Would you transcribe the records below from the line with "6: (981, 382, 13.03)" to the line with "65: (276, 146, 827.71)", ends included, exactly and with nothing more, leaving the pictures out?

** Opening Supplied data block **

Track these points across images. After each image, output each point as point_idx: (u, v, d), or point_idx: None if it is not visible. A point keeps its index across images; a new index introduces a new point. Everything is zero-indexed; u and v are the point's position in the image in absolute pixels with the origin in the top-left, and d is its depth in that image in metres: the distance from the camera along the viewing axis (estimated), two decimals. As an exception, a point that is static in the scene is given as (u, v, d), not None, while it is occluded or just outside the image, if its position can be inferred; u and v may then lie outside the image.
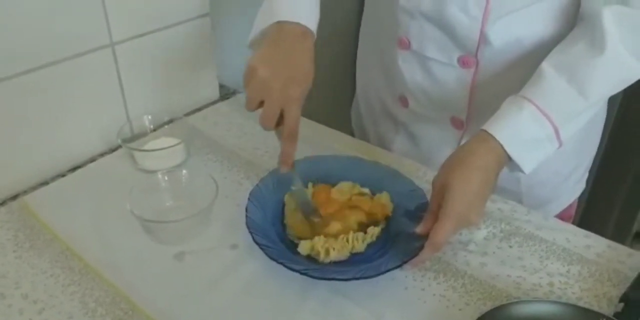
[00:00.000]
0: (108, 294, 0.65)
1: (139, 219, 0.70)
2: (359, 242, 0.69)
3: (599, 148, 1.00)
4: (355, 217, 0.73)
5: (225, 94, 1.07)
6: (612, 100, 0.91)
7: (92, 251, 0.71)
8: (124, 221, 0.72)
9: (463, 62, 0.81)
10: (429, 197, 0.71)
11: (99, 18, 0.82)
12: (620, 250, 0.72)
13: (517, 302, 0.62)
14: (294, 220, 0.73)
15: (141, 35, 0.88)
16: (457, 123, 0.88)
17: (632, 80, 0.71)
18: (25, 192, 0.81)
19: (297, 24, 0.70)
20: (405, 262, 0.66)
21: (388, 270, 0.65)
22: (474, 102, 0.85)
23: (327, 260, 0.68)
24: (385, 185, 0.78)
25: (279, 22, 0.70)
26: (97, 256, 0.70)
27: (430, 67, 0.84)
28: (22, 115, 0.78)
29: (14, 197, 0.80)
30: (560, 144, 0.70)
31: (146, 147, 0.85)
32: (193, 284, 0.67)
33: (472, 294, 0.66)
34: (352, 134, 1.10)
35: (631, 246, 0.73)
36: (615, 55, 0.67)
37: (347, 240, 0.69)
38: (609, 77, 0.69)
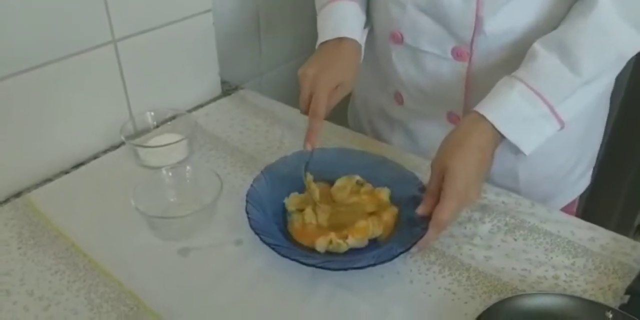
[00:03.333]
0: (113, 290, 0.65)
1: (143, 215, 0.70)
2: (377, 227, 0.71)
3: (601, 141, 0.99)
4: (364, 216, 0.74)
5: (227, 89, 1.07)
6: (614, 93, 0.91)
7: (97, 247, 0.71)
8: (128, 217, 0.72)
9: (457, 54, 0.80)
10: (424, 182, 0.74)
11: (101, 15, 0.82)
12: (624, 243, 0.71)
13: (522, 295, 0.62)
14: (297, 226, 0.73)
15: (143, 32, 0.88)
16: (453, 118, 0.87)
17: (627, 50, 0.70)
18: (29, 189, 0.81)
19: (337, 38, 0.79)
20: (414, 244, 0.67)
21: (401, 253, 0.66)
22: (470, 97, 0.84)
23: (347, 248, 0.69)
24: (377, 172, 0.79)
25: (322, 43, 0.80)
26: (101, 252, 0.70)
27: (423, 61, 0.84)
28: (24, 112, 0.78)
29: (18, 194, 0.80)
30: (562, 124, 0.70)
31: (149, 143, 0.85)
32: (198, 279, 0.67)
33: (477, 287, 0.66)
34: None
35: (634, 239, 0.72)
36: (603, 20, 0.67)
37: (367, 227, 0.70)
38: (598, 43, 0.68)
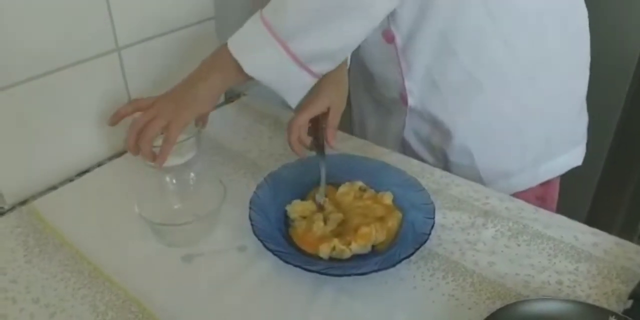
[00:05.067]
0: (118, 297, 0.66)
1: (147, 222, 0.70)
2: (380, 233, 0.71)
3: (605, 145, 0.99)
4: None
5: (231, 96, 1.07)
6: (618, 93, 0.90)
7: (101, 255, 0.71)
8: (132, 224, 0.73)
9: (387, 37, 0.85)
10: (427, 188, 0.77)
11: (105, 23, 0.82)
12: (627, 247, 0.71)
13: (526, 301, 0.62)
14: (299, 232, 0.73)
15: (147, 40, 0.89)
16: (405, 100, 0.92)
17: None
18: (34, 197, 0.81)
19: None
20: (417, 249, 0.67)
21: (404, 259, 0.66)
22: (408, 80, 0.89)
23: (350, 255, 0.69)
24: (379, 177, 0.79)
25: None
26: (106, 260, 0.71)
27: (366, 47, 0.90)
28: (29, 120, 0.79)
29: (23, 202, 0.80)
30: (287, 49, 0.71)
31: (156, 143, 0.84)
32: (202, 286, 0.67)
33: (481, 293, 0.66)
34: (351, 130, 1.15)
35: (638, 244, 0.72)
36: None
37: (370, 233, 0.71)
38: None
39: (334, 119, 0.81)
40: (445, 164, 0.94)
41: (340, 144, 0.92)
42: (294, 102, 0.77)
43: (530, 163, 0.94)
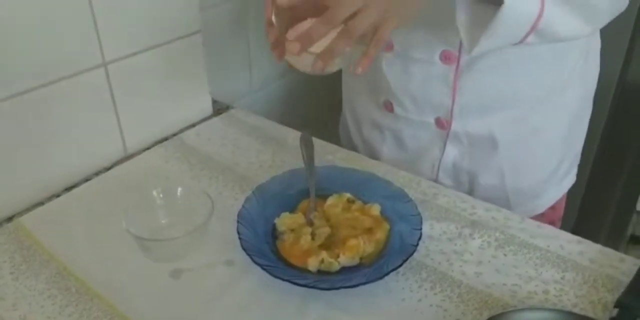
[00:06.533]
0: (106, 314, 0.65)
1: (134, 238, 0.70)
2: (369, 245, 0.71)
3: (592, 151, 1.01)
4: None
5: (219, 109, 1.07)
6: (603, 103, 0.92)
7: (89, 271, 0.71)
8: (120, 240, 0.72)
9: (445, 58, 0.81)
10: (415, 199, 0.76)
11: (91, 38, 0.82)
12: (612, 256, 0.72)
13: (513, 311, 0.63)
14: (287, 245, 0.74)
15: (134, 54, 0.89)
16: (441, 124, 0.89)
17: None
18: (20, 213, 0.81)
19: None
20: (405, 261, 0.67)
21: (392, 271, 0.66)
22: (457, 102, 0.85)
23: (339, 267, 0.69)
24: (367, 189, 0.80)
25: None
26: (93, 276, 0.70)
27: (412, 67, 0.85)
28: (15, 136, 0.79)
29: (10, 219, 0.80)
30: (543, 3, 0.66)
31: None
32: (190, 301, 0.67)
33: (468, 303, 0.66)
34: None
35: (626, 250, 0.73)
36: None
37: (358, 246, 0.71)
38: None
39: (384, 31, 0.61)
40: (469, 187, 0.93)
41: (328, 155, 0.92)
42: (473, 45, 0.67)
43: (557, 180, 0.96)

** Closing Supplied data block **
** Opening Supplied data block **

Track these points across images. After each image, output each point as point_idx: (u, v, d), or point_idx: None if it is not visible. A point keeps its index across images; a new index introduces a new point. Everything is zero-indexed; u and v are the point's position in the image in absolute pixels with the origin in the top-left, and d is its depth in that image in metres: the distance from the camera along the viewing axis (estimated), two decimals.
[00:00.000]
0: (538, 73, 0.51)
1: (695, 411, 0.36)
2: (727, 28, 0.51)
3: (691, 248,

** Closing Supplied data block **
** Opening Supplied data block **

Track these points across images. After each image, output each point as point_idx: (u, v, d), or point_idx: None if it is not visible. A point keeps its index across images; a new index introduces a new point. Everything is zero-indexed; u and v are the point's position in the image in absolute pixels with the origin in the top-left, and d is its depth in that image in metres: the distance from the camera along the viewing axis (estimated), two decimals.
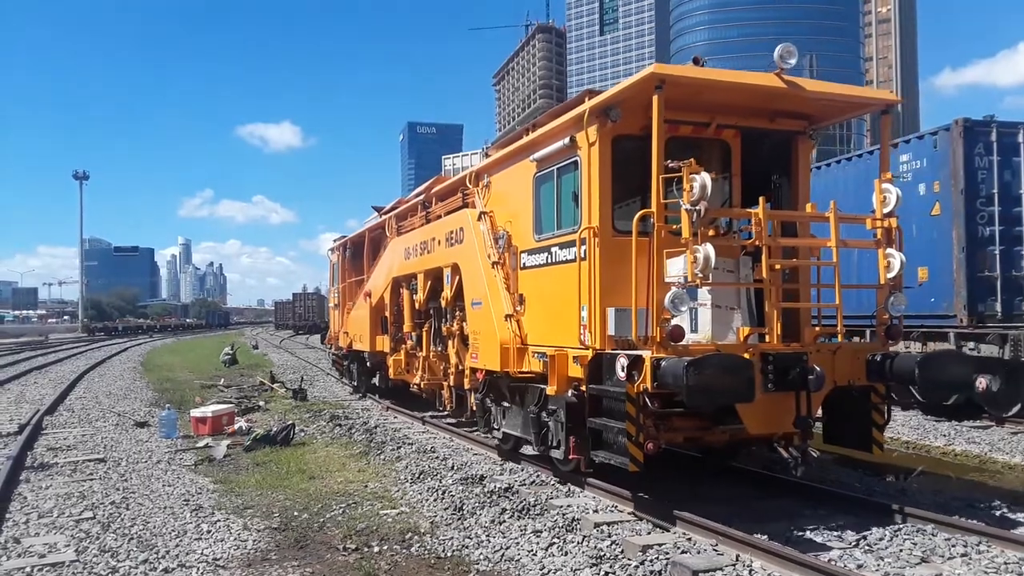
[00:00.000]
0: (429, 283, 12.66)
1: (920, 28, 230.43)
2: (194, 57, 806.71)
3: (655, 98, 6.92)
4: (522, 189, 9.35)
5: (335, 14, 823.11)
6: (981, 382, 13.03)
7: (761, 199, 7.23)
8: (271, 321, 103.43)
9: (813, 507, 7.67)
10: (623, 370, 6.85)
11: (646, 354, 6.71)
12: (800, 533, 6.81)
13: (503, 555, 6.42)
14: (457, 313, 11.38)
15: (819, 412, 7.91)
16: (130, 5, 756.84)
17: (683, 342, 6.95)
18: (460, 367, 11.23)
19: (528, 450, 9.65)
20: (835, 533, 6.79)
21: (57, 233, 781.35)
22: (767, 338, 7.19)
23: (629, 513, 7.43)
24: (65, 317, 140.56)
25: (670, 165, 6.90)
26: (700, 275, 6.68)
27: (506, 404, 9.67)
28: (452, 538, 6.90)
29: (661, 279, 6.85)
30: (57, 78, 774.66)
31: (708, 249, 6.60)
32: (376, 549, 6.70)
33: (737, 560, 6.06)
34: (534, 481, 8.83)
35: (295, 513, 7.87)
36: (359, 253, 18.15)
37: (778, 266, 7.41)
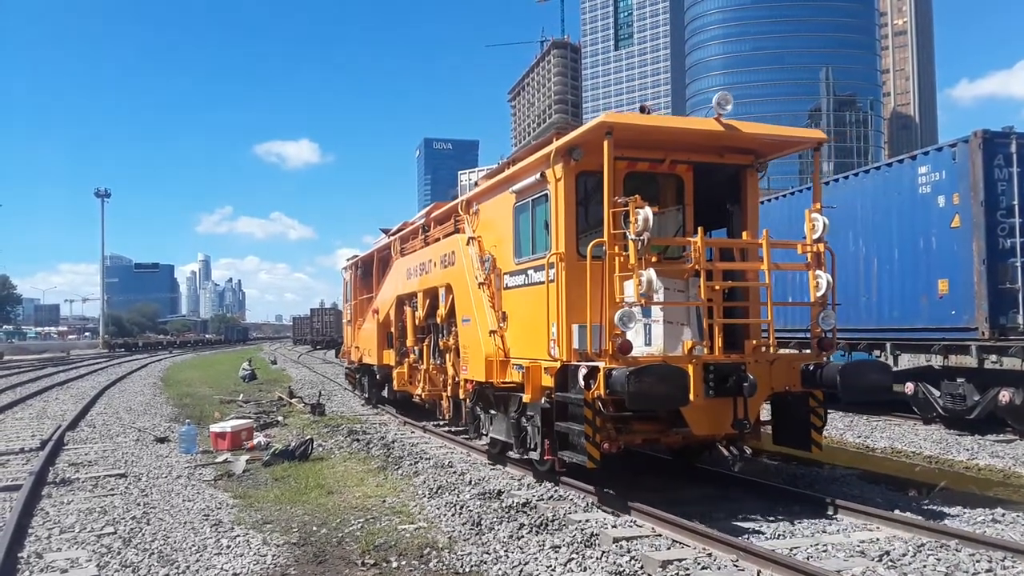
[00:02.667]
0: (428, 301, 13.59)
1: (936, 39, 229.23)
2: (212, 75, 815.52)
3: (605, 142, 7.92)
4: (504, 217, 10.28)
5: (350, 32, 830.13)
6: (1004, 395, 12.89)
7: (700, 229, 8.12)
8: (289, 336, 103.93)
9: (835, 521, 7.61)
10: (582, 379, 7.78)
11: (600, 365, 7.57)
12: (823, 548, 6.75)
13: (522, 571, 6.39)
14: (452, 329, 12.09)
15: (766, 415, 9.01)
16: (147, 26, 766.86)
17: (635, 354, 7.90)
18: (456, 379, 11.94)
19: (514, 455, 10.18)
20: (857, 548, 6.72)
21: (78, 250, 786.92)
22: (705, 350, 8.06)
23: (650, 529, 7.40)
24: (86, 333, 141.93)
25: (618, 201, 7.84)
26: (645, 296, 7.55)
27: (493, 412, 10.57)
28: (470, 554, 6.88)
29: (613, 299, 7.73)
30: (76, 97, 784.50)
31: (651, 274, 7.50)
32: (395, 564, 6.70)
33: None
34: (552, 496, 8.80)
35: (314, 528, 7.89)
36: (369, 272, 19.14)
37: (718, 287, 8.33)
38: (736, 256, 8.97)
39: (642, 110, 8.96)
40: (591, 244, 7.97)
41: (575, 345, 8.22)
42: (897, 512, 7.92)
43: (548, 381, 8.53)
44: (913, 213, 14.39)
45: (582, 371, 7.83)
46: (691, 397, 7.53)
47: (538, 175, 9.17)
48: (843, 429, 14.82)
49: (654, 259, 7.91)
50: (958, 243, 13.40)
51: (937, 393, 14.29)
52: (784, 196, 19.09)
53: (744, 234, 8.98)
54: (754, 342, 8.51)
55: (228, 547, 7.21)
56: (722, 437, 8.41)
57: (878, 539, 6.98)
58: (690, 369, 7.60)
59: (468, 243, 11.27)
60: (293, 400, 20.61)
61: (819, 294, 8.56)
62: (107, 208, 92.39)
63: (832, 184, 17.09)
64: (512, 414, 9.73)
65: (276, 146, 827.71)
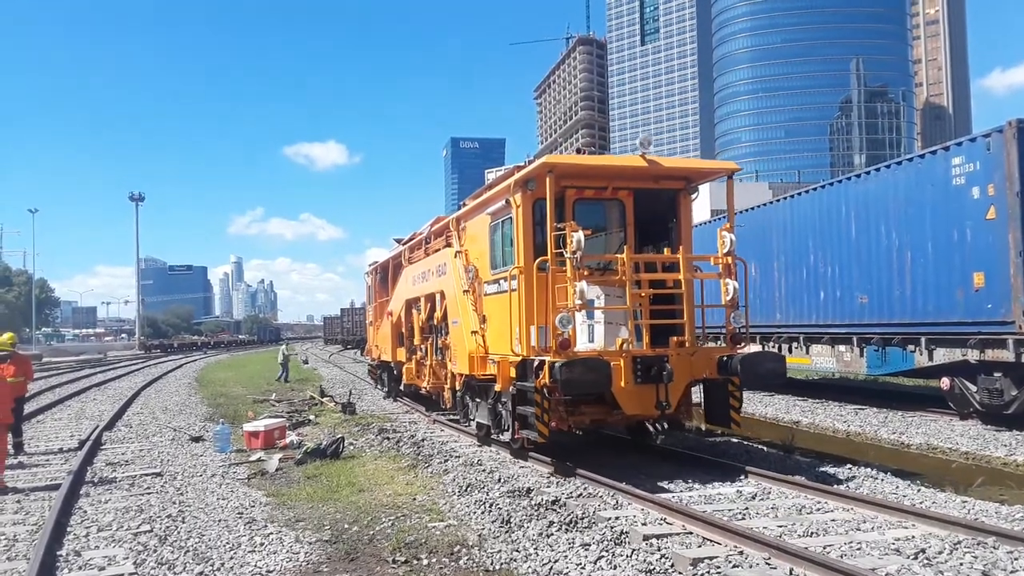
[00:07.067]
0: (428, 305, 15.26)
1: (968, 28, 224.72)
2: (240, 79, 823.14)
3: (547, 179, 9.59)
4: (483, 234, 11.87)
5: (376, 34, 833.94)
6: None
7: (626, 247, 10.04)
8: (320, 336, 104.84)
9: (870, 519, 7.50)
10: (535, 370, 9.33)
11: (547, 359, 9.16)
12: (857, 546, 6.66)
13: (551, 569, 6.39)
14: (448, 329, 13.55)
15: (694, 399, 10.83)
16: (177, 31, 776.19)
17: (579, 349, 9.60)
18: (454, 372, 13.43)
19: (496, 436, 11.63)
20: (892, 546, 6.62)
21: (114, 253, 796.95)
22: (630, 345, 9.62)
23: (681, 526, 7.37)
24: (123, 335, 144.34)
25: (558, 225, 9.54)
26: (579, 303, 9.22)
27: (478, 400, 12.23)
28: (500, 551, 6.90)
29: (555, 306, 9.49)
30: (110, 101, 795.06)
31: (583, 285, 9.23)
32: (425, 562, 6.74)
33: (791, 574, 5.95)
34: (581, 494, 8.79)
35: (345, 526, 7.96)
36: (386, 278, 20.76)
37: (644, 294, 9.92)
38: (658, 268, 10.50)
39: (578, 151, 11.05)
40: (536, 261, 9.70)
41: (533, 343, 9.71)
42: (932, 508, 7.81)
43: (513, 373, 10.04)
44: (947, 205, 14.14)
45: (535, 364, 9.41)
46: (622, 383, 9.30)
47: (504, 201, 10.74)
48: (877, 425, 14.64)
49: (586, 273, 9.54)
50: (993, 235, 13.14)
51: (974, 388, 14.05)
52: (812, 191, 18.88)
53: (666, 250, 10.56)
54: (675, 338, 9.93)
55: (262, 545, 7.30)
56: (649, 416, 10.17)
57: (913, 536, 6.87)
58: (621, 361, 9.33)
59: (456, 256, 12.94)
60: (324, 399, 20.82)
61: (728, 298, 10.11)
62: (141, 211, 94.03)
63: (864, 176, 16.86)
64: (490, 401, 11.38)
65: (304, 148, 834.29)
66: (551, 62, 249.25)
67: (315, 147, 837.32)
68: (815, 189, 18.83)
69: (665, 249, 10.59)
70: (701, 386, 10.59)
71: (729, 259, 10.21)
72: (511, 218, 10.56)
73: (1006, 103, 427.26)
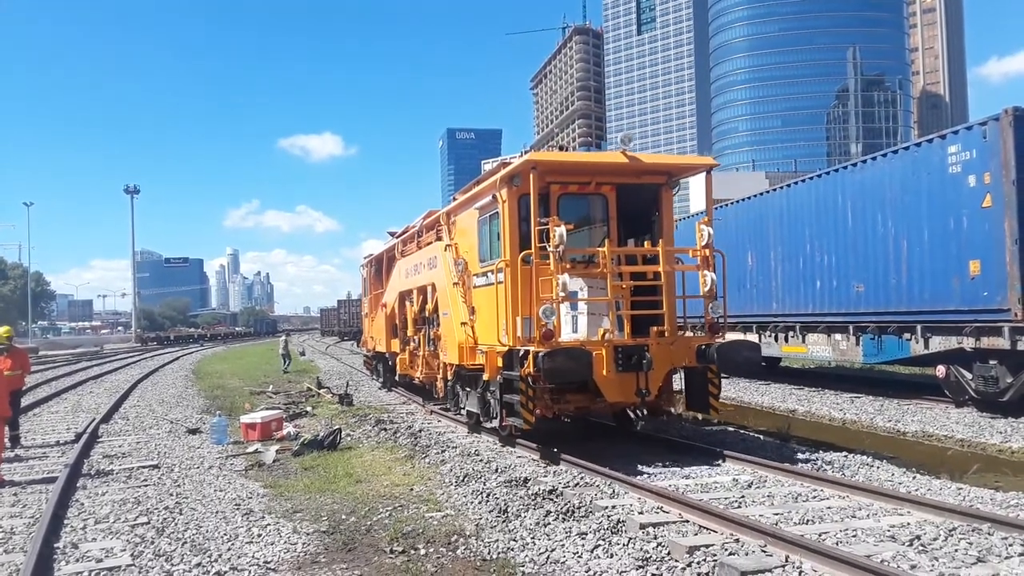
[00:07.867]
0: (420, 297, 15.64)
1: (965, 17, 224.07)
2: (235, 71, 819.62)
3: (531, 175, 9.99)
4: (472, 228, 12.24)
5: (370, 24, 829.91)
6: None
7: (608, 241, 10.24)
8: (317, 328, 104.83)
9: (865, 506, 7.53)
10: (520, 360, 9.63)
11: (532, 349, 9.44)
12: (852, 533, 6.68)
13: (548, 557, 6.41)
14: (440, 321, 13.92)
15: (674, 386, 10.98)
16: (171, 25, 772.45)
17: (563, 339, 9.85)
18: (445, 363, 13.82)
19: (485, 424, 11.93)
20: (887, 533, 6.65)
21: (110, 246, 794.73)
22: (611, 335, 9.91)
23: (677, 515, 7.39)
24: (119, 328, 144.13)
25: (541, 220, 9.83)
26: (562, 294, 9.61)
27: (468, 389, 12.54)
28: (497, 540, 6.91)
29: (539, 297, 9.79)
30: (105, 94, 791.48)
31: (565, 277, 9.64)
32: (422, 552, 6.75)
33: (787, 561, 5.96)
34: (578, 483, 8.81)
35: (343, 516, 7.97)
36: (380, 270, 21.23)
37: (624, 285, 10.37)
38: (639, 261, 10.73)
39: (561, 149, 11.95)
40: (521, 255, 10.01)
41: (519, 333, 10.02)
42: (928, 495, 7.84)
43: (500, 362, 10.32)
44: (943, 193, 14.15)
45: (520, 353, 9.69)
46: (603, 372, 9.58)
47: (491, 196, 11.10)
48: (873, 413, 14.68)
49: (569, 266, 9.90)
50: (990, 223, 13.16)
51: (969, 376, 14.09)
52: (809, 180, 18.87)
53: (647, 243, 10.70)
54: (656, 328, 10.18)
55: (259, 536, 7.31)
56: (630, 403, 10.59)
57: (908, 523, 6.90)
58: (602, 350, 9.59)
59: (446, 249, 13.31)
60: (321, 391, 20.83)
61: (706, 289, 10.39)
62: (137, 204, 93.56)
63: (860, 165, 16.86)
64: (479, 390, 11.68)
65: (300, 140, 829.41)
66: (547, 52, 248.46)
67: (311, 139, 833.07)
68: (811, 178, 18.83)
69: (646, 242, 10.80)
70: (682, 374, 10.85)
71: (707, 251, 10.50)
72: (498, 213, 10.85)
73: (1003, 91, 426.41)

** Closing Supplied data block **

Expected answer —
6: (981, 382, 13.03)
7: (761, 199, 7.23)
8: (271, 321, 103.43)
9: (813, 507, 7.67)
10: (623, 370, 6.85)
11: (646, 354, 6.71)
12: (800, 533, 6.81)
13: (503, 555, 6.42)
14: (457, 313, 11.38)
15: (819, 412, 7.91)
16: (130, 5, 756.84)
17: (683, 342, 6.95)
18: (460, 367, 11.23)
19: (528, 450, 9.65)
20: (835, 533, 6.79)
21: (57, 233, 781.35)
22: (767, 338, 7.19)
23: (629, 513, 7.43)
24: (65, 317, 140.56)
25: (670, 165, 6.90)
26: (700, 275, 6.68)
27: (506, 404, 9.67)
28: (452, 538, 6.90)
29: (661, 279, 6.85)
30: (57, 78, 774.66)
31: (708, 249, 6.60)
32: (376, 549, 6.70)
33: (737, 560, 6.06)
34: (534, 481, 8.83)
35: (295, 513, 7.87)
36: (359, 253, 18.15)
37: (778, 266, 7.41)
[00:02.667]
0: (428, 301, 13.59)
1: (936, 39, 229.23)
2: (212, 75, 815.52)
3: (605, 142, 7.92)
4: (504, 217, 10.28)
5: (350, 32, 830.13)
6: (1004, 395, 12.89)
7: (700, 229, 8.12)
8: (289, 336, 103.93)
9: (835, 521, 7.61)
10: (582, 379, 7.78)
11: (600, 365, 7.57)
12: (823, 548, 6.75)
13: (522, 571, 6.39)
14: (452, 329, 12.09)
15: (766, 415, 9.01)
16: (147, 26, 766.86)
17: (635, 354, 7.90)
18: (456, 379, 11.94)
19: (514, 455, 10.18)
20: (857, 548, 6.72)
21: (78, 250, 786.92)
22: (705, 350, 8.06)
23: (650, 529, 7.40)
24: (86, 333, 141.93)
25: (618, 201, 7.84)
26: (645, 296, 7.55)
27: (493, 412, 10.57)
28: (470, 554, 6.88)
29: (613, 299, 7.73)
30: (76, 97, 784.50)
31: (651, 274, 7.50)
32: (395, 564, 6.70)
33: None
34: (552, 496, 8.80)
35: (314, 528, 7.89)
36: (369, 272, 19.14)
37: (718, 287, 8.33)
38: (736, 256, 8.97)
39: (642, 110, 8.96)
40: (591, 244, 7.97)
41: (575, 345, 8.22)
42: (897, 512, 7.92)
43: (548, 381, 8.53)
44: (913, 213, 14.39)
45: (582, 371, 7.83)
46: (691, 397, 7.53)
47: (538, 175, 9.17)
48: (843, 429, 14.82)
49: (654, 259, 7.91)
50: (958, 243, 13.40)
51: (937, 393, 14.29)
52: (784, 196, 19.09)
53: (744, 234, 8.98)
54: (754, 342, 8.51)
55: (228, 547, 7.21)
56: (722, 437, 8.41)
57: (878, 539, 6.98)
58: (690, 369, 7.60)
59: (468, 243, 11.27)
60: (293, 400, 20.61)
61: (819, 294, 8.56)
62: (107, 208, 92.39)
63: (832, 184, 17.09)
64: (512, 414, 9.73)
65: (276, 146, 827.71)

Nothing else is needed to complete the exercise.